_What the exercise asks_:
Type out every line of the data below word for word, but leave out the pictures.

(Records shown Opens)

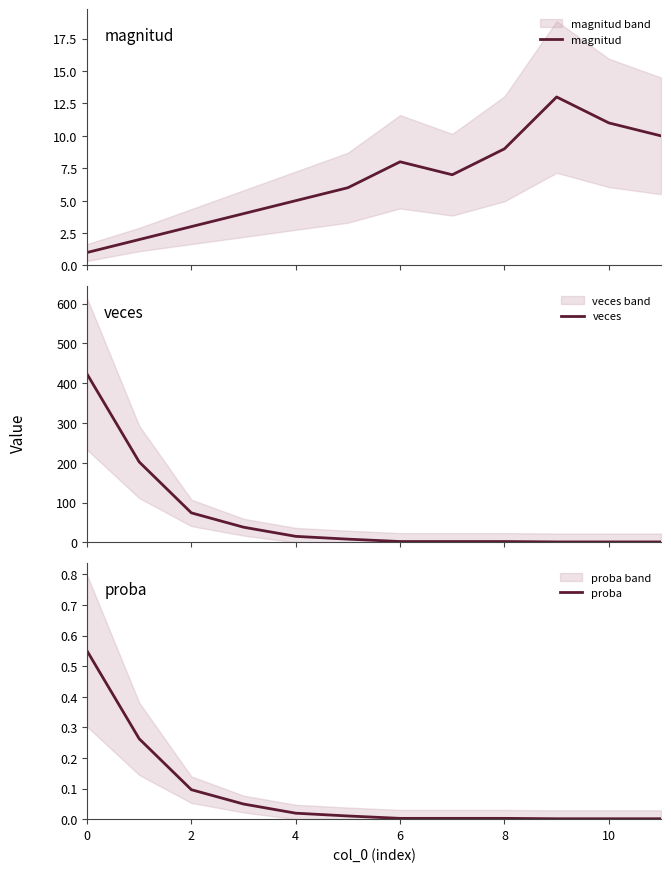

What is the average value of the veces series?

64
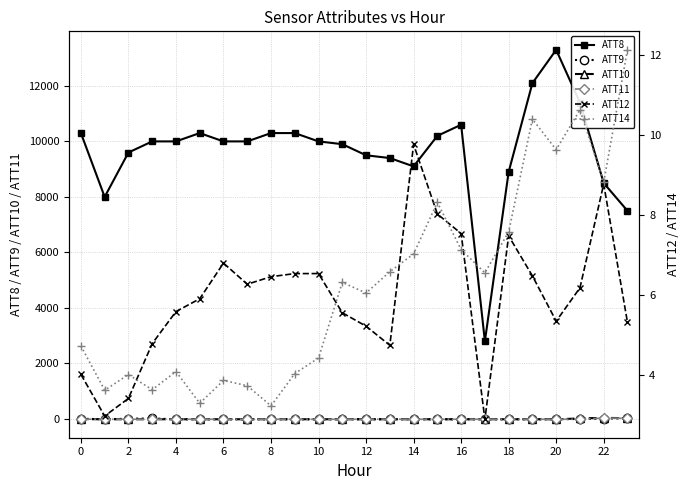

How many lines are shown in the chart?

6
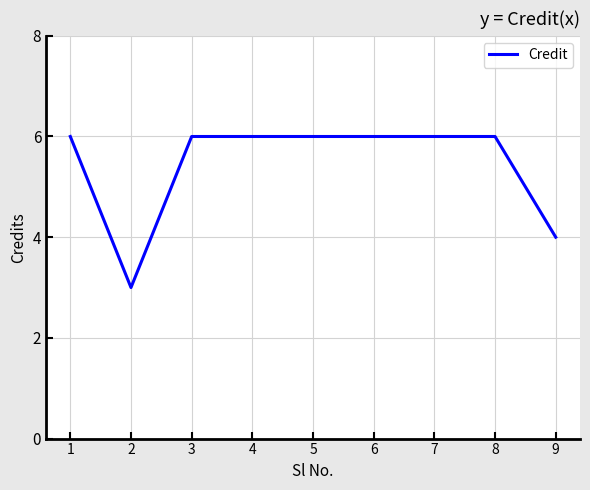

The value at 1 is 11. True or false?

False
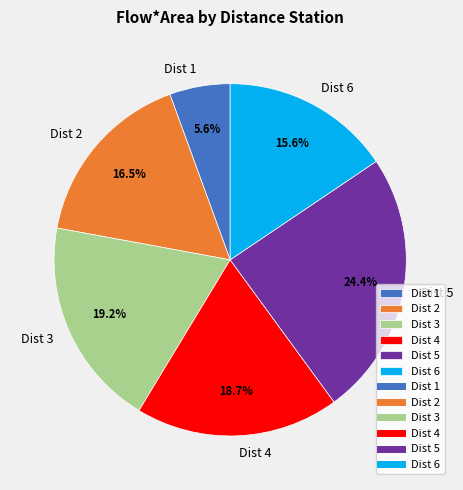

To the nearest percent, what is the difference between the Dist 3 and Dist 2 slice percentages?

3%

(Records shown Closes)

_Finished exercise_:
What is the average value of the veces series?

64

How many lines are shown in the chart?

6

The value at 1 is 11. True or false?

False

To the nearest percent, what is the difference between the Dist 3 and Dist 2 slice percentages?

3%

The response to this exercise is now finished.